Sans avoir à regarder Powhatan, Gordon savait que celui-ci était toujours assis dans la même posture, avec le même sourire.
— Un jour, poursuivit l’homme aux longs cheveux gris, il y a peut-être dix ans, alors que je me remettais d’une blessure assez grave, j’étais assis à cette même place pour contempler le soleil couchant. Je vis alors quelque chose ou quelqu’un remuer en bas, près de la rivière. Tout d’abord, je crus qu’il s’agissait d’hommes. Je sortis de ma méditation et descendis voir de plus près. En même temps, quelque chose me disait que ce n’était pas un ennemi, même à cette distance. Je me rapprochai donc, en évitant de faire du bruit, jusqu’à n’être plus qu’à une centaine de mètres ; puis je sortis de leur étui les petites jumelles dont je ne me séparais jamais. Ce n’était pas un ennemi, en effet, pas même des humains. Imaginez ma surprise lorsque je les vis patauger le long de la rive, la main dans la main, lui l’aidant à franchir les passages glissants, elle marmonnant tout en s’efforçant de protéger des éclaboussures le ballot dont elle était chargée. Un couple de chimpanzés… Dieu du ciel ! Ou peut-être l’un était-il un chimpanzé tandis que l’autre appartenait à une race de singes plus petits. Ils contournèrent l’obstacle qui les avait amenés dans le courant et s’évanouirent avant que j’aie pu avoir une certitude.
Pour la première fois depuis dix minutes, Gordon cligna des yeux. L’image était si nette dans son esprit qu’il avait l’impression de regarder par-dessus l’épaule de Powhatan dans les souvenirs de celui-ci. Pourquoi me raconte-t-il ça ?
Powhatan poursuivit :
— Ils devaient s’être trouvés libérés du zoo de Portland, comme ces léopards qui sont maintenant retournés à l’état sauvage dans les Cascades.

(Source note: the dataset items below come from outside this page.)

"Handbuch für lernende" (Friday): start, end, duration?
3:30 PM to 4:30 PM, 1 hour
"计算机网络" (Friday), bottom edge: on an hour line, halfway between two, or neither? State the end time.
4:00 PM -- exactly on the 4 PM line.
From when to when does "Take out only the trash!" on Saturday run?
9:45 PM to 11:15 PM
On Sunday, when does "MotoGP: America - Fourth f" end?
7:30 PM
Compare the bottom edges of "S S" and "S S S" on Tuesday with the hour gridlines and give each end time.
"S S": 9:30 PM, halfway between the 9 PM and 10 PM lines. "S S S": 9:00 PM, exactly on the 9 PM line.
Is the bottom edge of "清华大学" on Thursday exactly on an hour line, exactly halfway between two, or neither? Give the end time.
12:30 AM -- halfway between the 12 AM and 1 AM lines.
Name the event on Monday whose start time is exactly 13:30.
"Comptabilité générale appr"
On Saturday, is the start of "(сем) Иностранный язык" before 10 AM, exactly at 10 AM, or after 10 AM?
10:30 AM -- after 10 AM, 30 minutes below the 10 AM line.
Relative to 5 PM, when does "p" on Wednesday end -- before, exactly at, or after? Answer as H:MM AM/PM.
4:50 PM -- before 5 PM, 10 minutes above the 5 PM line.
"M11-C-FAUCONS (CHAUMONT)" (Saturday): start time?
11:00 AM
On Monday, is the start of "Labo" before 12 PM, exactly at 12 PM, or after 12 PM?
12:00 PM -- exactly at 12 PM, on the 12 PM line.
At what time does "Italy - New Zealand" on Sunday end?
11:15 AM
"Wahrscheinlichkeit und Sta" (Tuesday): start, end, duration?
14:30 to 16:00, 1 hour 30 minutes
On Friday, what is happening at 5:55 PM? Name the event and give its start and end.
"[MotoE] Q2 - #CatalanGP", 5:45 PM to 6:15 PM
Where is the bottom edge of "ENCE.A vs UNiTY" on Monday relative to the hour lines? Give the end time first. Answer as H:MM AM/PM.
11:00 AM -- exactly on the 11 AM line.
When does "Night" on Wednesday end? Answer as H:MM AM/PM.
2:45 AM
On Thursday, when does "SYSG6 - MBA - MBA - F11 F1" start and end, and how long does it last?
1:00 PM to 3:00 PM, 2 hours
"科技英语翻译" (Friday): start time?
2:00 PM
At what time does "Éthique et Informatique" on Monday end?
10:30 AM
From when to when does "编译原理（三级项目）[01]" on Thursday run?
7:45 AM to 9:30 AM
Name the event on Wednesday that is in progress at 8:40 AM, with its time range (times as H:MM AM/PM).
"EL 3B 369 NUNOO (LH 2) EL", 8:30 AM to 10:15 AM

C’est là l’explication la plus simple… Et ils s’étaient frayé un chemin vers le sud, grappillant de quoi subsister, s’efforçant de ne pas être vus, s’aidant mutuellement, poussés par l’espoir d’atteindre des contrées plus chaudes. Je m’aperçus qu’ils remontaient la branche sud de la Coquille et s’enfonçaient droit en territoire holniste. Que pouvais-je faire ? Je songeai d’abord à les suivre. À tenter de les capturer pour les ramener chez moi ou, du moins, pour les détourner de ce mauvais chemin. Mais je craignais de les effrayer. De toute façon, ils étaient venus de si loin qu’ils n’avaient pas besoin de moi pour les mettre en garde contre les dangers que représentait pour eux la proximité des hommes. Ils avaient vécu en cage ; maintenant, ils étaient libres. Oh, je n’allais pas jusqu’à conclure stupidement qu’ils en étaient plus heureux mais, au moins, ils n’étaient plus soumis à la volonté des autres. (La voix de Powhatan n’était plus qu’un murmure.) C’est là quelque chose d’assez précieux. Je le sais.